Pour sa première réalisation, l’acteur fétiche du cinéma d’auteur US (Happiness de Todd Solondz, Magnolia de Paul Thomas Anderson, Synecdoche New York de Charlie Kaufman…) adapte une pièce de Bob Glaudini, où il tenait le premier rôle à Broadway en 2007. De la scène à l’écran, la même équipe reste fidèle au Rendez-vous : le dramaturge adapte son propre texte, tandis que les comédiens John Ortiz et Daphne Rubin-Vega reprennent leurs personnages. Tous connaissent parfaitement leur leçon pour l’avoir récitée au fil de nombreuses représentations : de là vient sans doute cette désagréable impression de réchauffé, comme si chacun se contentait de reproduire pour la pellicule des gestes et sentiments déjà éprouvés sur les planches. Seule Amy Ryan apporte un peu de sang frais dans cette nouvelle version, académique et paresseuse.
Selon le producteur Peter Saraf, l’apprenti-cinéaste exerçait un contrôle total sur le plateau : «Tout était mis au point, depuis le jeu des acteurs, leur texte et leur positionnement jusqu’à la place de la caméra.» Sans le vouloir, il met le doigt sur le problème du film, trop scolaire et figé. Philip Seymour Hoffman ne laisse jamais respirer ses plans et annule l’émotion par un découpage platement télévisuel. Dès les premières minutes, cette volonté de maîtrise agace, tuant dans l’œuf toute spontanéité. Lors du repas où il présente Connie à Jack, Clyde (John Ortiz) renverse son verre par mégarde, et son mouvement semble calculé au millimètre : plutôt qu’un hôte embarrassé, nous voyons un acteur professionnel feindre la gêne. La prestation de Philip Seymour Hoffman horripile tout autant : raclements de gorge, hésitations, regards perdus et bras ballants, son numéro de paumé convoque les pires tics façon Actor Studio.

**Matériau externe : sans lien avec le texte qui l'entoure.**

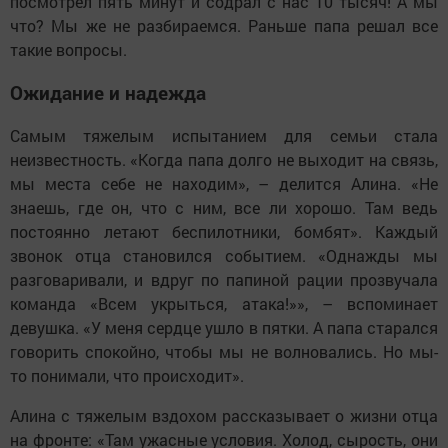
посмотрел пять минут и содрал с нас 10 тысяч! А мы
что? Мы же не разбираемся. Раньше папа решал все
такие вопросы.
Ожидание и надежда
Самым тяжелым испытанием для семьи стала
неизвестность. «Когда папа долго не выходит на связь,
мы места себе не находим», – делится Алина. «Не
знаешь, где он, что с ним, все ли хорошо. Там ведь
постоянно летают беспилотники, бомбят». Каждый
звонок отца становился событием. «Однажды мы
разговаривали, и вдруг по папиной рации прозвучала
команда «Всем укрыться, атака!»», – вспоминает
девушка. «У меня сердце ушло в пятки. А папа старался
говорить спокойно, чтобы мы не волновались. Но мы-
то понимали, что происходит».
Алина с тяжелым вздохом рассказывает о жизни отца
на фронте: «Там ужасные условия. Холод, сырость, они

Présenté comme un hymne aux losers, le film se donne beaucoup de mal pour paraître sympathique et décalé. New-York est filmé sous la neige – c’est plus joli – et les intérieurs mignons créent une ambiance chaleureuse et cosy. La bande-son fait son miel dégoulinant des titres de Grizzly Bear, groupe local surcoté. Jack préfère d’ailleurs écouter du reggae au casque – c’est dire s’il est cool, malgré son caractère limite autiste. Après sa journée de travail, Clyde fume quant à lui des joints pour se détendre : il faut voir avec quelle affectation il tend le pétard son ami, comme si ce geste relevait de la transgression suprême pour Philip Seymour Hoffman, étonné de sa propre audace. Heureusement, et comme il se doit, l’usage de drogues sera plus tard puni, une gentille soirée virant au cauchemar sous l’influence de la coke. Car si les personnages s’autorisent quelques écarts, ils en paient toujours le prix – on ne transige pas avec la morale : les infidèles seront châtiés et les malhonnêtes démasqués. Pénible catéchisme qui prétend distinguer le bien du mal et s’érige en modèle : à la piscine, Jack et Clyde observent un éclopé faire trempette dans le bassin, puis échangent un sourire béat comme s’ils venaient de découvrir la vie. La scène dure à peine vingt secondes – le temps qu’on accorde à un mendiant pour lui prouver sa générosité. Puisqu’il faut démasquer les malhonnêtes, disons-le tout net : Rendez-vous l’été prochain n’est pas une comédie légère et humaniste, mais une insignifiante esbroufe.